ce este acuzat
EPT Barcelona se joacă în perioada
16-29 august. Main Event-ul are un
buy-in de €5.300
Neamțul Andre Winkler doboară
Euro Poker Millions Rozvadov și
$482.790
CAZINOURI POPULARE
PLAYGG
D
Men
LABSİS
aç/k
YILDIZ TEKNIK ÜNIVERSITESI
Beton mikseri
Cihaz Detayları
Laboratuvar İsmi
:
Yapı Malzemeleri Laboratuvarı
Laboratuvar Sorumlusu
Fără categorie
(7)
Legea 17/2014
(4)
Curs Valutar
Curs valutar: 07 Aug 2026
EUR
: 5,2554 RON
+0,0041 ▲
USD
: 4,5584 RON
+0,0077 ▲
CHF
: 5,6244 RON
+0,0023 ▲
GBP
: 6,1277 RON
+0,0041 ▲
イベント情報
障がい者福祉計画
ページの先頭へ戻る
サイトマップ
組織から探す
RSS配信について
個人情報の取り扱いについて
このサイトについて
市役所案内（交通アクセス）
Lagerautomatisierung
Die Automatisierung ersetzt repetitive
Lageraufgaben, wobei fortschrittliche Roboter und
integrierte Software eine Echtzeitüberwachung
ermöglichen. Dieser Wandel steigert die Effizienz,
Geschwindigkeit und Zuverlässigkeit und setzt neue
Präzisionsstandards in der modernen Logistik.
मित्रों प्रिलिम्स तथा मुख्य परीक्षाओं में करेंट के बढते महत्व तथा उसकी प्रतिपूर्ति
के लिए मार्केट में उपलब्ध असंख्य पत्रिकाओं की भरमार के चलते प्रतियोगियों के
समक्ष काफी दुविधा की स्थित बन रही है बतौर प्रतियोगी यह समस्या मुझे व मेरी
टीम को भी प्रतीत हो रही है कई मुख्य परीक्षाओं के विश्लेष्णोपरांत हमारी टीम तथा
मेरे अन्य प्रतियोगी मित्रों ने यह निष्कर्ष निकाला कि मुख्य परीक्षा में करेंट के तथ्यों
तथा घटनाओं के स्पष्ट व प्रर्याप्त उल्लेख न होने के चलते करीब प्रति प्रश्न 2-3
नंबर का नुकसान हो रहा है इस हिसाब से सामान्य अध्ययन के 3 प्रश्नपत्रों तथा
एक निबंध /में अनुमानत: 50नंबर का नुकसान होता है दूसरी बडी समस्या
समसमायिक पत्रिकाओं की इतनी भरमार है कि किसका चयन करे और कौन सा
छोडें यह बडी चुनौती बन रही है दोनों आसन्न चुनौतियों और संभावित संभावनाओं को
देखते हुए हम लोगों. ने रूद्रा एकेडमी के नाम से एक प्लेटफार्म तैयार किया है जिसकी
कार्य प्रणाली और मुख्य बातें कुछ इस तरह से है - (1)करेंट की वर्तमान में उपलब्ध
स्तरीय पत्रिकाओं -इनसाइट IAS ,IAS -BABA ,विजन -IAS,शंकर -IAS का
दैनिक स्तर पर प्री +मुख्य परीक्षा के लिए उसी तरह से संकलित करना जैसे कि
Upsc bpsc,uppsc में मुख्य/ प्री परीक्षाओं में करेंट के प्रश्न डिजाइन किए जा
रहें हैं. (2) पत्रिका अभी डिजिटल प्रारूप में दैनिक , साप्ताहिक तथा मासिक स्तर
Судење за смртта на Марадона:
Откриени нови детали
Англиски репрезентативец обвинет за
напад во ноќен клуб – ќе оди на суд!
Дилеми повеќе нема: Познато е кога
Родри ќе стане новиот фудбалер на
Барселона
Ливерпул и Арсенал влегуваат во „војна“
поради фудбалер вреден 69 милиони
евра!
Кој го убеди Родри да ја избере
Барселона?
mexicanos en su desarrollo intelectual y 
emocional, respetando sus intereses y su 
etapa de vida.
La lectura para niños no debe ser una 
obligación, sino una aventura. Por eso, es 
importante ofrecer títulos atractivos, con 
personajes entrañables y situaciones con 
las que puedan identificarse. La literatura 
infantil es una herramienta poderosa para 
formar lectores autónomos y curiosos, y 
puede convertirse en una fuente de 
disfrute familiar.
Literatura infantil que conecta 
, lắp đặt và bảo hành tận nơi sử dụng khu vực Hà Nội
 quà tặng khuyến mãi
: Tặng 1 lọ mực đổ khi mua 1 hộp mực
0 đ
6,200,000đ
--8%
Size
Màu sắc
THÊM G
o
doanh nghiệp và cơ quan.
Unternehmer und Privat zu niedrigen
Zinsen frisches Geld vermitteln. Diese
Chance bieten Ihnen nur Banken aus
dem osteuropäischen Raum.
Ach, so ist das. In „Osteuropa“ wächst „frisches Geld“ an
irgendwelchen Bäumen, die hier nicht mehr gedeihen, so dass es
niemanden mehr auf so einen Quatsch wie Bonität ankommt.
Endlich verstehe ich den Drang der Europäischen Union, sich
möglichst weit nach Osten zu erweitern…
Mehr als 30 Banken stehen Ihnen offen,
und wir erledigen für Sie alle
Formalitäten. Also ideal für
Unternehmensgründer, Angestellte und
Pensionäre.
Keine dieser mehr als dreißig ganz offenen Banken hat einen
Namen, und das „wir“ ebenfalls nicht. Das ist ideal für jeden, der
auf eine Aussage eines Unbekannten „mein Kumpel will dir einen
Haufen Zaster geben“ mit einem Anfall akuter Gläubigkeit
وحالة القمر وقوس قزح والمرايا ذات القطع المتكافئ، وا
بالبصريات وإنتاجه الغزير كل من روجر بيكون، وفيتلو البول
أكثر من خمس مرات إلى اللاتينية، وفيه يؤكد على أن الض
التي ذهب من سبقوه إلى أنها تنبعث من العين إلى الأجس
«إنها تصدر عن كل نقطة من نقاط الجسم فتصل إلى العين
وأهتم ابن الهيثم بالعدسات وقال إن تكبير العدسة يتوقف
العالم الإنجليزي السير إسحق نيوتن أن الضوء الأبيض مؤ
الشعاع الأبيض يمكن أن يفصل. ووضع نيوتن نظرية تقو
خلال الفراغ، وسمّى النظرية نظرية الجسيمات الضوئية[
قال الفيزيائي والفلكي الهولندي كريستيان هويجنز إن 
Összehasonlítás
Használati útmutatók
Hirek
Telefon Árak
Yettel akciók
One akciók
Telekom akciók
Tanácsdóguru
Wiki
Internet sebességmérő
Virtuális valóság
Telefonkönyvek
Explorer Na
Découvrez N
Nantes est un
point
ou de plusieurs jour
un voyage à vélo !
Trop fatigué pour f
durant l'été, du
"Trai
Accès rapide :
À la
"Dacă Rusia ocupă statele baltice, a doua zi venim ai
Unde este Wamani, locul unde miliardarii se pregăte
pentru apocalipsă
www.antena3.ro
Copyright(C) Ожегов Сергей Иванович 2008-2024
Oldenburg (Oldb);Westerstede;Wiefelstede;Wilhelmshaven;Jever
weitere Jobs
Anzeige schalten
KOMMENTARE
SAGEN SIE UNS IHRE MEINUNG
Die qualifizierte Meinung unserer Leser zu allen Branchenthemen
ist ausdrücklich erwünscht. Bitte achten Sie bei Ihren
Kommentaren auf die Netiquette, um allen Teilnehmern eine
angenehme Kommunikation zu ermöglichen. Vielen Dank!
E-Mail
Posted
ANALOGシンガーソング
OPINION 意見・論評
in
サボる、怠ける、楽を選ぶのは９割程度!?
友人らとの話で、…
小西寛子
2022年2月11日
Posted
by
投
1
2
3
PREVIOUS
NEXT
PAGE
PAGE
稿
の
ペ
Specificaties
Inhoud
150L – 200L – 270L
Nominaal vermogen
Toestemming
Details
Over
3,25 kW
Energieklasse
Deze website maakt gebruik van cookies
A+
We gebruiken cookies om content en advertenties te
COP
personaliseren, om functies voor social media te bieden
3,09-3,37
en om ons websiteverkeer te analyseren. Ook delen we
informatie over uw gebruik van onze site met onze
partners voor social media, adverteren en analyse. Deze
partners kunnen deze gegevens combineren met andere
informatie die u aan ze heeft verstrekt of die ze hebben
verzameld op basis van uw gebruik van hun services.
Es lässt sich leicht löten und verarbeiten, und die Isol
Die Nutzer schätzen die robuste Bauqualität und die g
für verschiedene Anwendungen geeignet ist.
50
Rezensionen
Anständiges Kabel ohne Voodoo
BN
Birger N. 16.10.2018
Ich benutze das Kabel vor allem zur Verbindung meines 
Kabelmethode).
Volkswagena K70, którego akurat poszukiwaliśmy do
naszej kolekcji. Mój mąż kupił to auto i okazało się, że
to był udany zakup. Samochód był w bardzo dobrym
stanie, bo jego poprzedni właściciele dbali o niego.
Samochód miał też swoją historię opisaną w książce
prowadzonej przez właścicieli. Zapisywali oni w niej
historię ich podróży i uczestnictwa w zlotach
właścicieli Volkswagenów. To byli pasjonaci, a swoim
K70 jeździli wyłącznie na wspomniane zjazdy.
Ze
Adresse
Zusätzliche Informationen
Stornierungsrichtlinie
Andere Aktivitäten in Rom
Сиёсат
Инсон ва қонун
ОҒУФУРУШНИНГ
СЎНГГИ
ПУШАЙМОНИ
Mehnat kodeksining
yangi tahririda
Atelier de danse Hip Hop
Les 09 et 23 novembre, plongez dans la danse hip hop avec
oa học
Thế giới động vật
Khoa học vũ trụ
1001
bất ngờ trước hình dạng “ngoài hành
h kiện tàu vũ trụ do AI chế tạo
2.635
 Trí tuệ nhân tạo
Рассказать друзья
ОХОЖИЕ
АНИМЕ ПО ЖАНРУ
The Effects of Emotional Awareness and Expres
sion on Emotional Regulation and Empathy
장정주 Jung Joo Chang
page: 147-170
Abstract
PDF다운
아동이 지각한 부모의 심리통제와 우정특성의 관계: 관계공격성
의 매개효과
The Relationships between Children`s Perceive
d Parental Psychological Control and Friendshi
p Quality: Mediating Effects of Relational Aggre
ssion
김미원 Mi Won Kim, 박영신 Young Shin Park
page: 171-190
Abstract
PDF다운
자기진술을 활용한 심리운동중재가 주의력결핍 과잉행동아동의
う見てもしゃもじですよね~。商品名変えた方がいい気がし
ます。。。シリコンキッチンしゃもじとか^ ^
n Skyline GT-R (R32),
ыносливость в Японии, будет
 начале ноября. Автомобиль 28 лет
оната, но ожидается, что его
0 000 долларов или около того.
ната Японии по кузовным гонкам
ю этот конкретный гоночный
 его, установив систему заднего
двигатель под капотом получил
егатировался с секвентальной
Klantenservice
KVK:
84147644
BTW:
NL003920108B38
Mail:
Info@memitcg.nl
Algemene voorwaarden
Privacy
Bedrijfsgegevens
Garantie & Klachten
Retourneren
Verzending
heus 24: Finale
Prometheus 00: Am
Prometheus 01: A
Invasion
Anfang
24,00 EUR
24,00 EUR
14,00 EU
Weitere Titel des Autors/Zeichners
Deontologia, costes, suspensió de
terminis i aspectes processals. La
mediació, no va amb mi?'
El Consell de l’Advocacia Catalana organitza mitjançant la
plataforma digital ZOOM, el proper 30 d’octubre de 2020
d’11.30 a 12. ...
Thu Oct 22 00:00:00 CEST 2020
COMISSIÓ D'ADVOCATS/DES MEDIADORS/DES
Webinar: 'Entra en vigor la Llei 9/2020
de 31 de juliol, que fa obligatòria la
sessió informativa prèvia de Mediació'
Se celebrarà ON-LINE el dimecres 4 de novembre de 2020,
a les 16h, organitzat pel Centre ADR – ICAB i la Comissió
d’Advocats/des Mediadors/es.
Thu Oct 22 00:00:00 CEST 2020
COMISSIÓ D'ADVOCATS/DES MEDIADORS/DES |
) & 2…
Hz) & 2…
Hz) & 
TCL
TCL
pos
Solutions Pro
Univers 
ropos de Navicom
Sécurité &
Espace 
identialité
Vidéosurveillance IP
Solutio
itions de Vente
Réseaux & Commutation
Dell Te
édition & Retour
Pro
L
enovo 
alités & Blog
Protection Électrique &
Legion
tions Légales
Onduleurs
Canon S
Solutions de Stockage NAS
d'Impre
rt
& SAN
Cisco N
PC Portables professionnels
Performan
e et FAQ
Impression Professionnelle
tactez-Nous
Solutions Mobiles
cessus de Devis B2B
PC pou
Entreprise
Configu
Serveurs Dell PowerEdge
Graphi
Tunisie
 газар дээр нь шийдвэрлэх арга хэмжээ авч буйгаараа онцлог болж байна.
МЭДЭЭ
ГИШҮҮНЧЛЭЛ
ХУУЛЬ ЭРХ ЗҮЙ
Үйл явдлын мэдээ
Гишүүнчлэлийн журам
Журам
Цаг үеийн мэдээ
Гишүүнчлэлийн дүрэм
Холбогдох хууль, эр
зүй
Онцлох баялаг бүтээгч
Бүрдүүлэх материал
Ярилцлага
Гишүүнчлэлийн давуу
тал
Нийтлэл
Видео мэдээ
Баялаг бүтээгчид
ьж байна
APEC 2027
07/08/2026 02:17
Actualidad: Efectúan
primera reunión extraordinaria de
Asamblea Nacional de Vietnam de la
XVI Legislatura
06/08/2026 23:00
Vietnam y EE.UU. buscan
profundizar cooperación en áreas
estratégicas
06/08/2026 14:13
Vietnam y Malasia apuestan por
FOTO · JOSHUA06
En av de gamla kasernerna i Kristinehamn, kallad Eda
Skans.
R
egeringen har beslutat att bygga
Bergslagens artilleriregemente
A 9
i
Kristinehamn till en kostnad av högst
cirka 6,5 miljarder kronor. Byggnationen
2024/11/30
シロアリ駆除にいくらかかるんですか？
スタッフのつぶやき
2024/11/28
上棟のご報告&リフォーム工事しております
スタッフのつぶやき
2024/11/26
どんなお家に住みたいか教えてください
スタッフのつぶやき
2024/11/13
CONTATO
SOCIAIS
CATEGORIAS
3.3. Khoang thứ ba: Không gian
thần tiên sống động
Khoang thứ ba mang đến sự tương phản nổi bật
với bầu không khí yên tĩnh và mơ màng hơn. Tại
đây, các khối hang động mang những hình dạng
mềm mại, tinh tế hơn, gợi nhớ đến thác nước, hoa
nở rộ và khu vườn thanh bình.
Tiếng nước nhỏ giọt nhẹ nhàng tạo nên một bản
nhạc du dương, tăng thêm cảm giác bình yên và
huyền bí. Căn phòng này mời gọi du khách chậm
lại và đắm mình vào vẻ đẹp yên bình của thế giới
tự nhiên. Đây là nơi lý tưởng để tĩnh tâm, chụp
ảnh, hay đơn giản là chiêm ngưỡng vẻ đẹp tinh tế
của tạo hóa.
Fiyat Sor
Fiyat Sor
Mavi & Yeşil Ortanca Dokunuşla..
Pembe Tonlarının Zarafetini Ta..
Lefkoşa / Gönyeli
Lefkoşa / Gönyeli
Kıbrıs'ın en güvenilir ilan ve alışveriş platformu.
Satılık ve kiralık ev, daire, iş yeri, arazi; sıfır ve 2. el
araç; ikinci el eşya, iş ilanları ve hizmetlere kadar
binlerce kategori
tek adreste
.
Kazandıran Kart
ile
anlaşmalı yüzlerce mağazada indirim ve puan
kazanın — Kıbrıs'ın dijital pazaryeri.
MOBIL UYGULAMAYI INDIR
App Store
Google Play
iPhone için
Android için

==========

_Directions_
Retype exactly the lines of the data above that fall between the line with "www.antena3.ro" and the line with "Mehnat kodeksining", inclusive, and add nothing.

_Your solution_
www.antena3.ro
Copyright(C) Ожегов Сергей Иванович 2008-2024
Oldenburg (Oldb);Westerstede;Wiefelstede;Wilhelmshaven;Jever
weitere Jobs
Anzeige schalten
KOMMENTARE
SAGEN SIE UNS IHRE MEINUNG
Die qualifizierte Meinung unserer Leser zu allen Branchenthemen
ist ausdrücklich erwünscht. Bitte achten Sie bei Ihren
Kommentaren auf die Netiquette, um allen Teilnehmern eine
angenehme Kommunikation zu ermöglichen. Vielen Dank!
E-Mail
Posted
ANALOGシンガーソング
OPINION 意見・論評
in
サボる、怠ける、楽を選ぶのは９割程度!?
友人らとの話で、…
小西寛子
2022年2月11日
Posted
by
投
1
2
3
PREVIOUS
NEXT
PAGE
PAGE
稿
の
ペ
Specificaties
Inhoud
150L – 200L – 270L
Nominaal vermogen
Toestemming
Details
Over
3,25 kW
Energieklasse
Deze website maakt gebruik van cookies
A+
We gebruiken cookies om content en advertenties te
COP
personaliseren, om functies voor social media te bieden
3,09-3,37
en om ons websiteverkeer te analyseren. Ook delen we
informatie over uw gebruik van onze site met onze
partners voor social media, adverteren en analyse. Deze
partners kunnen deze gegevens combineren met andere
informatie die u aan ze heeft verstrekt of die ze hebben
verzameld op basis van uw gebruik van hun services.
Es lässt sich leicht löten und verarbeiten, und die Isol
Die Nutzer schätzen die robuste Bauqualität und die g
für verschiedene Anwendungen geeignet ist.
50
Rezensionen
Anständiges Kabel ohne Voodoo
BN
Birger N. 16.10.2018
Ich benutze das Kabel vor allem zur Verbindung meines 
Kabelmethode).
Volkswagena K70, którego akurat poszukiwaliśmy do
naszej kolekcji. Mój mąż kupił to auto i okazało się, że
to był udany zakup. Samochód był w bardzo dobrym
stanie, bo jego poprzedni właściciele dbali o niego.
Samochód miał też swoją historię opisaną w książce
prowadzonej przez właścicieli. Zapisywali oni w niej
historię ich podróży i uczestnictwa w zlotach
właścicieli Volkswagenów. To byli pasjonaci, a swoim
K70 jeździli wyłącznie na wspomniane zjazdy.
Ze
Adresse
Zusätzliche Informationen
Stornierungsrichtlinie
Andere Aktivitäten in Rom
Сиёсат
Инсон ва қонун
ОҒУФУРУШНИНГ
СЎНГГИ
ПУШАЙМОНИ
Mehnat kodeksining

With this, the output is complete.